> Action item A
Name every band that the biography of Geir Holmsen below lists him as having been part of.

> Source extract
%%

- Born: 12 December 1956 (age 68) Oslo, Norway
- Origin: Norway
- Genres: Jazz; rock;
- Occupation: Musician
- Instrument: Bass guitar
- Website: www.uia.no/kk/profil/geirho

= Geir Holmsen =

Norwegian jazz musician and composer

Geir Holmsen (born 12 December 1956) is a Norwegian jazz musician, bassist, arranger and composer, and married 1983 to the singer Maj Britt Andersen. He participated in various bands connected to the jazz club Club 7 in Oslo, from the mid-1970s, including "Kråbøl", "Lotus" and "Chipahua". He is also known from "Jon Eberson Group" (1980–84), "Jazzpønkensemblet" (1982–85) and "Oslo Rhythm & Blues Ensemble" (1986–87).

== Career ==
Holmsen is educated at the Norges Musikkhøgskole, and did composition studies with Gunnar Sønstevold and Maj Sønstevold, now Professor of Music at the University of Agder (UiA).

%%

> Action item B
Quote the three records below word for word, omitting the pictures.

> Data

%%

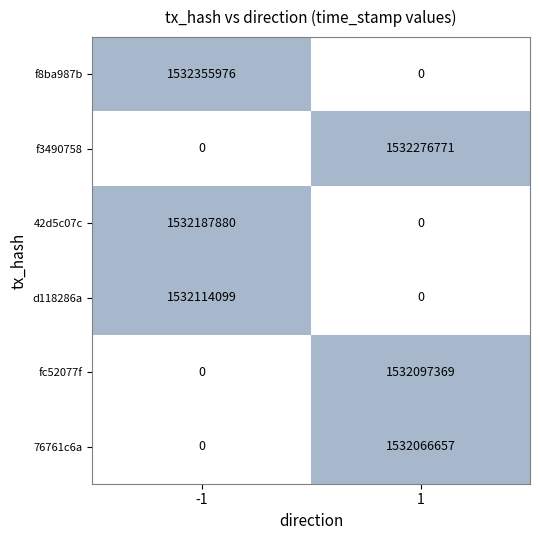

What is the difference between the highest and lowest values at -1?

1532355976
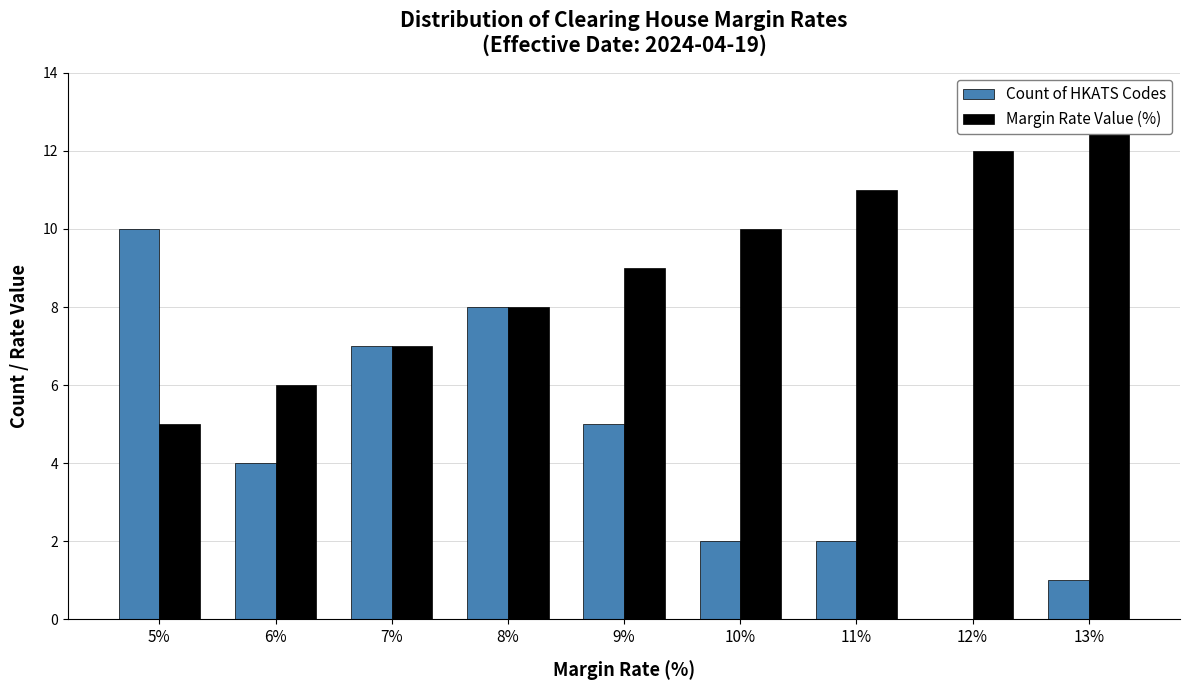

What is the maximum value for Margin Rate Value (%)?

13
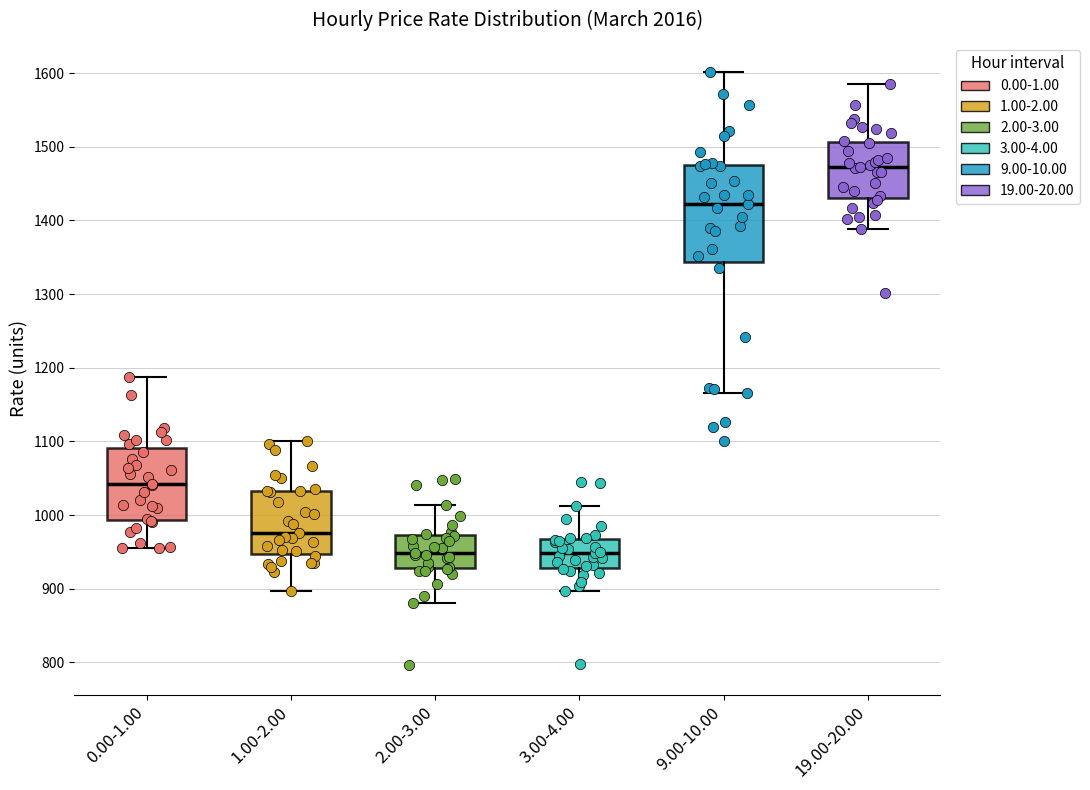

Where does the upper whisker of the box for 19.00-20.00 end on the y-axis? The values are not printed on the chart, so give them approximately, as read against the axis.

1590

%%

> Written response A
Kråbøl, Lotus, Chipahua, Jon Eberson Group, Jazzpønkensemblet, and Oslo Rhythm & Blues Ensemble.

> Written response B
What is the difference between the highest and lowest values at -1?

1532355976

What is the maximum value for Margin Rate Value (%)?

13

Where does the upper whisker of the box for 19.00-20.00 end on the y-axis? The values are not printed on the chart, so give them approximately, as read against the axis.

1590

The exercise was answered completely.